Instructions to follow:
Copy out the data that comes next, character for character, and leave the images aside.
━━━━━ Material for this exercise ━━━━━
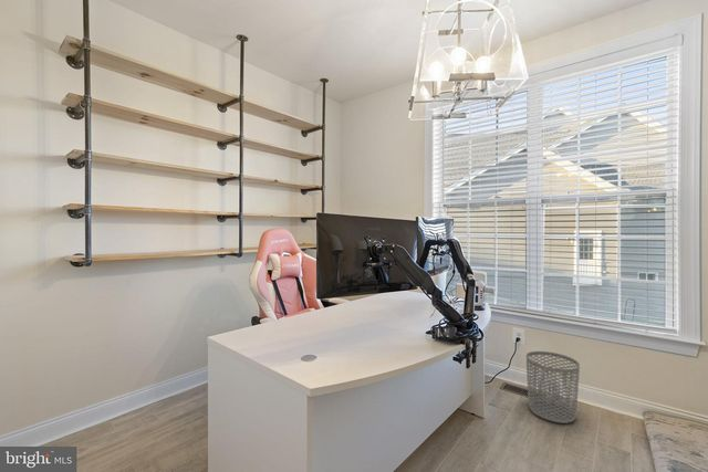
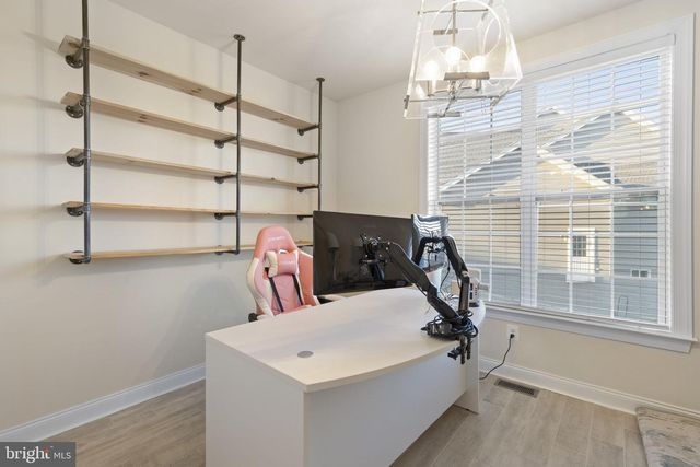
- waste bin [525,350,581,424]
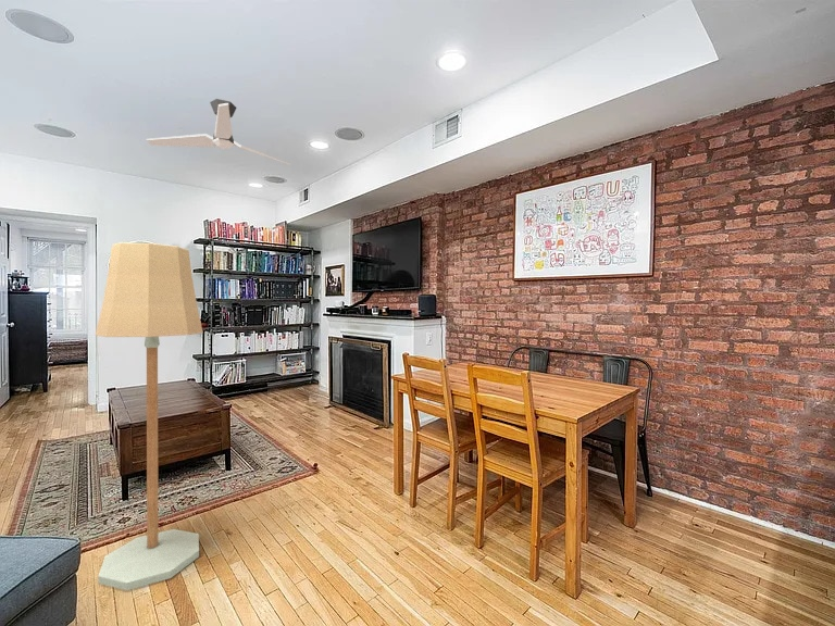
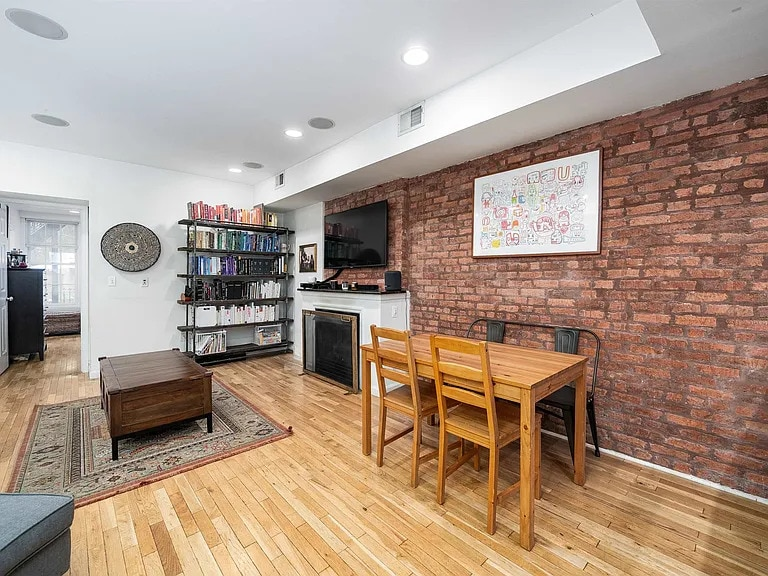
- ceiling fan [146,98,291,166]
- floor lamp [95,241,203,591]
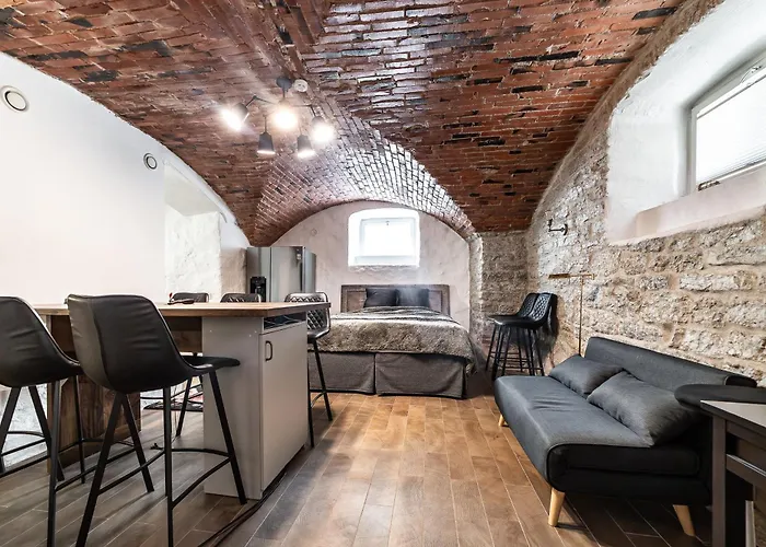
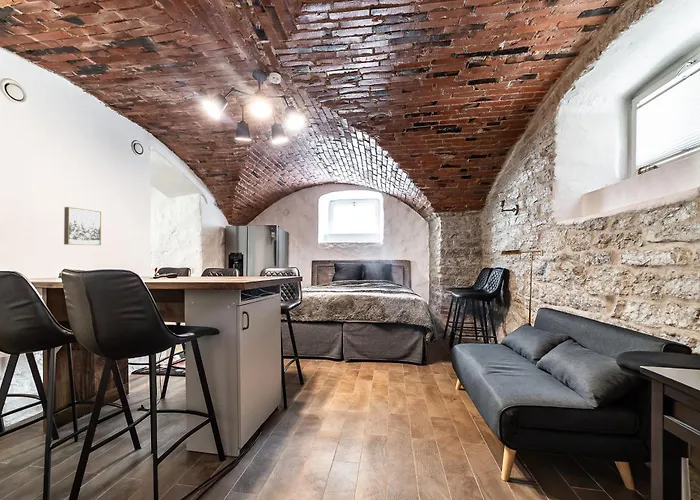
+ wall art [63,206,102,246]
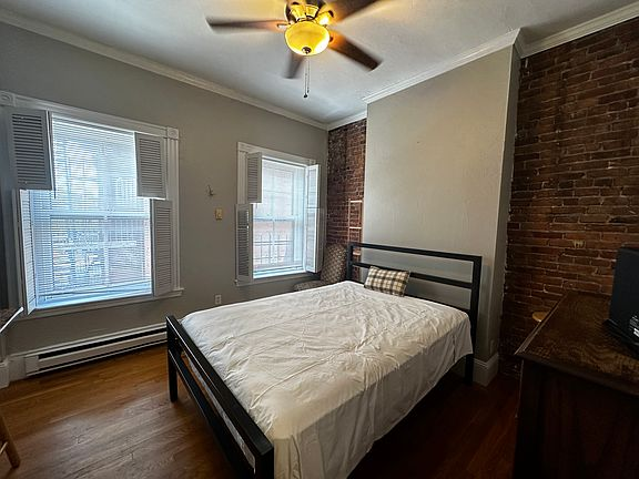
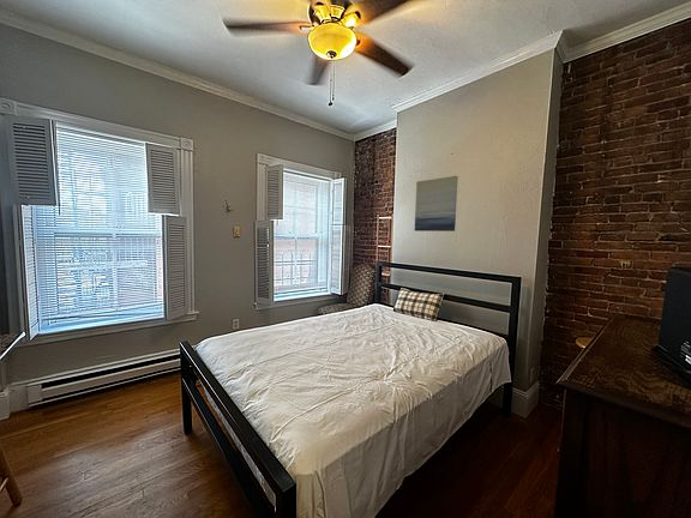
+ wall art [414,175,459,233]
━━━━━
Result of this task:
- waste bin [525,350,581,424]
- ceiling fan [146,98,291,166]
- floor lamp [95,241,203,591]
+ wall art [63,206,102,246]
+ wall art [414,175,459,233]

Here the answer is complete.